A esta altura, com a discussão em torno da prorrogação da CPMF, não é realista acreditar que o governo consiga cortar despesas. Mas algo precisa ser feito: segundo estudo publicado por este jornal, a carga tributária subiu de 25% para 35% do Produto Interno Bruto (PIB) desde 2002 – um avanço de 40%. Essa situação explica o esforço canhestro do Banco Central para manter a estabilidade pelos juros básicos, o desequilíbrio da taxa de câmbio e, em última análise, o magro crescimento anual do PIB de 2,5 pontos desde o último governo: 2,3% no período Fernando Henrique e 2,7% na gestão Lula.

Essa expansão modesta – metade da média mundial e um terço da alcançada pelos países emergentes – responde pela lenta incorporação de parcelas da população à economia: 8 milhões nos últimos anos, a maior parte por ação de programas sociais como o Bolsa-Família, outros 800 mil pela previdência social, com a aposentadoria, e o restante por criação de empregos. A China, Índia, México e outros emergentes retiraram faixas de sua população da pobreza de modo mais prático e seguro – pelo crescimento sustentado aproveitando o ciclo favorável.

Por isso, não reunindo condições de cortar, o governo pode pelo menos congelar o gasto público, assumindo compromisso de rejeitar quaisquer pressões por mais despesas. Em vez de mais dinheiro, governança – esforço de racionalização, planejamento e substituição de demandas por alternativas viáveis. Assim, outros países procederam um enxugamento de gastos, com a reinvenção do governo e a privatização ou o corte puro e simples de funções sem justificativa – como fazem as famílias e empresas em situação semelhante. O Brasil pode fazer isso, recusando a expansão simplista de recursos desencadeada com a votação do orçamento de 2008.

Pode ainda, atuar com firmeza, evitando rubricas que vão desde prioridades discutíveis como os cartões corporativos para altos funcionários.
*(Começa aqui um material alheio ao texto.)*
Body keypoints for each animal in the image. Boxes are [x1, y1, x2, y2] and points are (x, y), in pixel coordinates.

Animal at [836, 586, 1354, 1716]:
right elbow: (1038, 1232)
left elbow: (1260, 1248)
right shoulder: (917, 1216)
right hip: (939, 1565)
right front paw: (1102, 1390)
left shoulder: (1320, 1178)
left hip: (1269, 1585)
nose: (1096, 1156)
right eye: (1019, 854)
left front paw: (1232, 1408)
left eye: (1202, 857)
Igualmente devem ser descartadas ampliações de prédios de tribunais ou de número de ministérios. Os próprios governantes podem dar exemplo pessoal de austeridade, desestimulando festividades e viagens e exigindo o mesmo dos subordinados.

Nação alguma teve sucesso continuado sem cuidado com os meios para sustentar seus objetivos. Até mesmo o presidente, depois de muita resistência, o reconhece. Depois de afirmar há um mês em Florianópolis, que pagar mais imposto é bom para o povo, Lula mudou o discurso: agora admite que a carga tributária "pode ser menor".